Lioness has just dropped her “DBT Remix” and it is one of the most socially significant and impactful records, arguably since Bashy released “Black Boys”.
“DBT is probably one of the most culturally important bits of music to come out of the UK in recent times” –Funk Butcher
“To see strong, unapologetic, beautiful black women speaking their truth without censorship is incredible” –Cammy Camilla
“Please don’t ever stop. We need you” –via Twitter
“When queens support queens, great things happen” –via Twitter
True to her name, Lioness takes a dignified, powerful and stealthy approach as she tackles colorism, marginalization and sexism head on. The stereotypes and insults that come with having a dark skin tone AND being a woman are not only raised but catapulted forward in this passionate, energetic and very real account, as they were in her original “DBT” freestyle. Alongside an incredible line up of respected black women and exceptionally talented emcees; Queenie, Stush, Shystie, Lady Leshurr & Little Simz, the remix, produced by grime lord Prince Rapid is a heavy hitting, energy laden vibe by all accounts but lyrically it is a power anthem that should not only be heard, but listened to, and listened to closely. But are we hearing it?
The response via social media and urban music platforms has seen an outpouring of support, praise and community for these incredible females that have gone against the grain, spoken out and empowered themselves, and those listening, with their strength and honesty. A small pocket of the grime scene is hearing it and standing proud of what is being achieved here, yet the wider media seems like it is not yet listening, proving one of the most important points that are being raised in the record.
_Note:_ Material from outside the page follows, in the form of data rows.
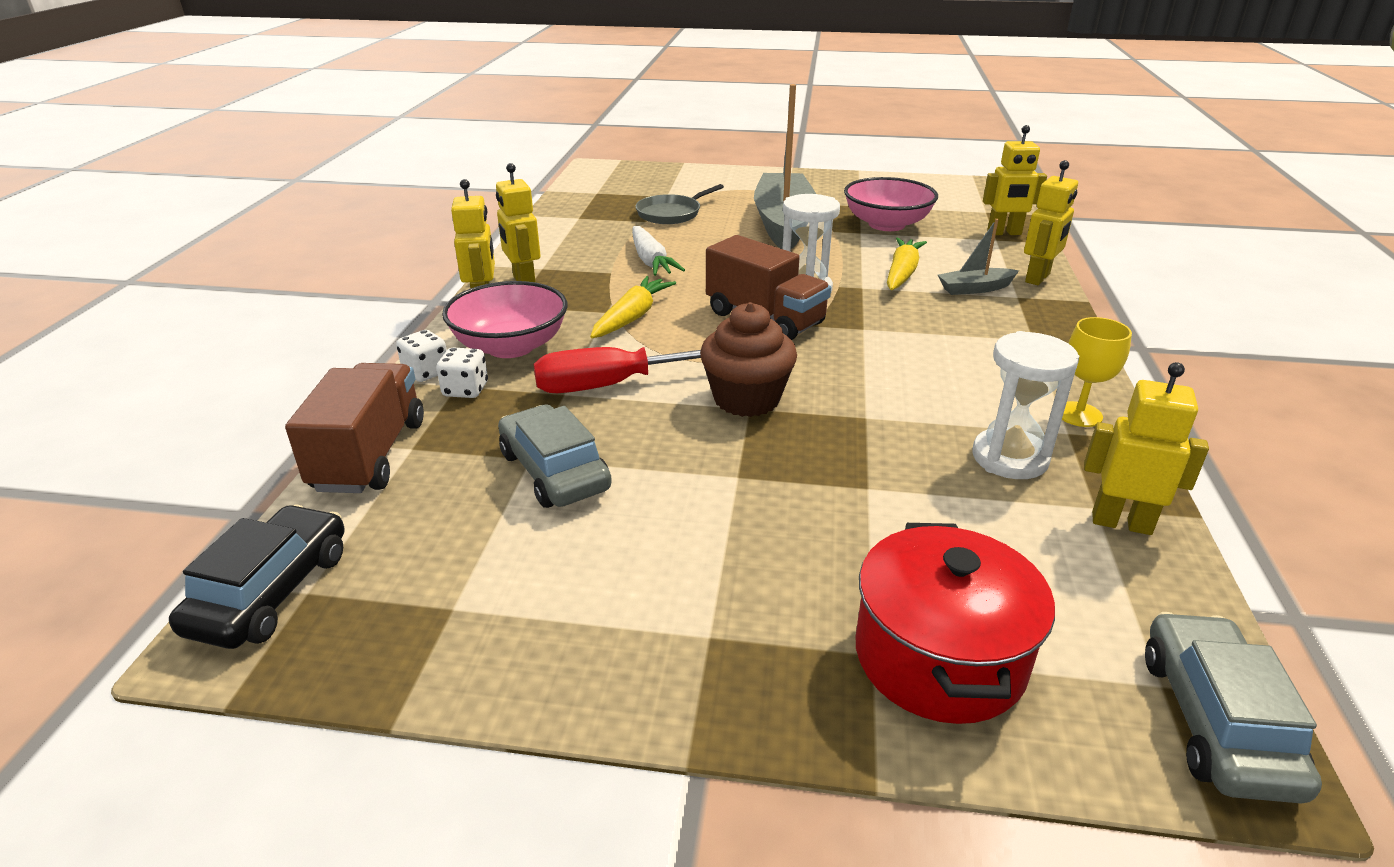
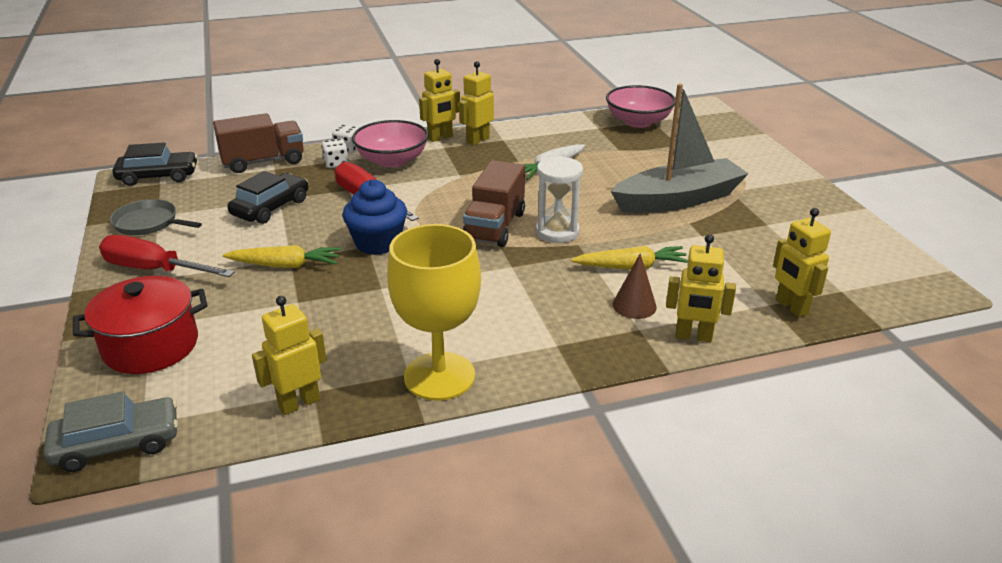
camera: 65 degrees right, 0 degrees up
grey car [498,404,612,508] -> black car [227,171,308,224]
yellow carrot [590,276,676,338] -> yellow carrot moved to [223,245,341,268]
grey pan [635,184,724,224] -> grey pan moved to [110,199,202,235]
brown cupcake [700,302,797,417] -> blue cupcake [342,179,407,255]
pink bowl [844,177,938,231] -> pink bowl moved to [606,85,676,128]
grey boat [938,219,1019,295] -> brown cone [613,253,657,319]
white hourglass [973,331,1079,479] -> none
yellow goblet [1062,317,1132,427] -> yellow goblet [387,224,481,401], size x1.96
yellow robot [1084,362,1209,535] -> yellow robot turned 120 degrees counterclockwise [252,296,327,415]
none -> red screwdriver [99,235,235,277]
“DBT stands for ‘Dead Black Ting’ which is a term often used by males and females (within the black community) to describe dark skinned black women in a negative way. I decided to take over the insult and challenge an old narrative” says Lioness of the record. “DBT was made to empower dark skinned women to always feel comfortable within their skin and to know the beauty they carry in their melanin. I thought it would be amazing for other Talented Black Women to join me in spreading the message and here we are. Power in numbers.”
With such an important piece of music from our own black women being used to discuss one of societies many “taboo” subjects, it is time we listened, learnt and opened our eyes.